Triptyque de la Tentation de Saint Antoine, Bosch

Anima(l) ins(tin)cts, anima(ted) ins(e)cts

“An enigma.” “Incomprehensible.” “Illuminating knowledge with mystery.” These are some of the phrases that caught my eye as I leafed through the writings of René Magritte. Piles of books are spread around the book shop, some highly decorated. I decide upon ‘Les Mots et les Images’ (Brussels: Espace Nord, 2012), perhaps because it is a work that is simple in its complexity. I join the queue and once again I am surprised how easy it is to wait your turn in this city.

I smile at the pompous name of the place: Musées Royaux des Beaux-Arts de Belgique. I ponder this and many other thoughts crowding my head. Looking through a large window I see that once again it is raining in Brussels. A string of drops of water is forming underneath a cable strung horizontally. They look like diamonds, a beautiful trick of the light. Perhaps the most beautiful picture shown today on this island of museums, while we wander the room unaware of this small miracle. I pay and continue on my erratic visit.

“Obtaining an image that resists any explanation”, I read in ‘Les Mots et les Images’, and decide to move to the building next door that houses the Museum of Ancient Art: without reading any explanations but just letting myself be carried along. I lose my sense of direction. Suddenly, I find myself entranced in front of a tableau and I cannot help opening the Magritte book once again and writing in pencil on the first page which is always blank in books:

HIERONYMUS VAN AKEN dit BOSCH. Bois-le-duc? 1516
réplique
TRIPTYQUE DE LA TENTATION DE SAINT ANTOINE
avers SCÈNES DE LA TENTATION DE SAINT ANTOINE
revers, volet gauche L’ARRESTATION DU CHRIST
revers, volet droit LE PORTEMENT DE CROIX
signé – inv. 3032

“The connection is dubious”, a man says softly to a woman. The notice said: réplique (replica). I smile once again because another of the Magritte quotes I have remembered comes into my head: “It is not necessary to see a picture; a reproduction is enough.”

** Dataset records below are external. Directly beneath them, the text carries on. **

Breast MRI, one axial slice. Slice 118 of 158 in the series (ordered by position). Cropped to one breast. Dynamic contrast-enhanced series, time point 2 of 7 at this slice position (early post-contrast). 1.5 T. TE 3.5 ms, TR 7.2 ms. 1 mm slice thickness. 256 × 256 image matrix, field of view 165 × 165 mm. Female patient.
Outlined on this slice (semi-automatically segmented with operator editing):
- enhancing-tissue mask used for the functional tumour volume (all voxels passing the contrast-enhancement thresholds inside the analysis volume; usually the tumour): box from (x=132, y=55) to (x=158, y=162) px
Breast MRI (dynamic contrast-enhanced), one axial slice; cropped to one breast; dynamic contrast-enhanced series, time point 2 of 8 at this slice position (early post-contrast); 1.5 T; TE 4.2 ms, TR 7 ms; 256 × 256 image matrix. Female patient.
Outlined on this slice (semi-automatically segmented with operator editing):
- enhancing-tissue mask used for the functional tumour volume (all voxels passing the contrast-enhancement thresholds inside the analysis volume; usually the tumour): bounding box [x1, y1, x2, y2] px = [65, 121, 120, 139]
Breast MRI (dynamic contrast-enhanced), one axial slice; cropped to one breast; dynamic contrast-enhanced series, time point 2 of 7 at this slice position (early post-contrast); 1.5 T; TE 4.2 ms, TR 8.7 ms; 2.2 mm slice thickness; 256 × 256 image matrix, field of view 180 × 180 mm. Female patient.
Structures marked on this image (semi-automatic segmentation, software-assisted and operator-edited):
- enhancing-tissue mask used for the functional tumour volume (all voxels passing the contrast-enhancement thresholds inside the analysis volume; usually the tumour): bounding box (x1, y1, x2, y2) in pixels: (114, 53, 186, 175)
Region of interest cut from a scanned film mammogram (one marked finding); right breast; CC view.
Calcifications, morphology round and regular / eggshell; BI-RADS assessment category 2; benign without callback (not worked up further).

The triptych is displayed splendidly. It looks like a window, with the two shutters open pair by pair, reflecting in another dimension the scene that is taking place through this glass metaphor. The horizon appears aligned in the three tableaux, joining together each of the tales depicted. However, one’s eyes give up on seeing the whole: they are irresistibly drawn to each detail, to these series of infernal creatures advancing in processions like a puzzle of miniature wing-beats.

There are fish devouring each other, snakes with horses’ feet, nuns with rats’ tails, spiders with many more legs than real spiders, hills that turn out to be men on all fours with their anuses swollen, flying insects impossible to imagine… Pacheco said that Bosch was a “painter of lascivious whims”, and the comic Quevedo called him an “unbeliever who covers his lack of faith with mockery”. But today I want to leave aside all these stories and history itself, even the figure of Saint Anthony as the first hermit who had to withstand terrible attacks by the devil.

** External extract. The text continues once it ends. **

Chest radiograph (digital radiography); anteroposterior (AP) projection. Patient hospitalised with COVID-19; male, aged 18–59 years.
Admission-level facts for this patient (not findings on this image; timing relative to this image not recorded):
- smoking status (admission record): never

Suddenly time stands still. About two hours ago I saw a man with a fish head painted by Magritte. Now I find myself hypnotised by this impossible collection of beasts. A few rooms further on I will find the fall of the rebel angels described so well by Brueghel: a zoological collection of insects and other animated creatures. There is a woman with butterfly wings beating to the rhythm of her animal instinct and a fish waving his man’s arms with sorrow.

I look out of the window again. The rain keeps falling in this city. I ask myself if it is yesterday, today or tomorrow. Because the drops are still there like magnifying glasses. If you get closer, what a world of mystery each contains.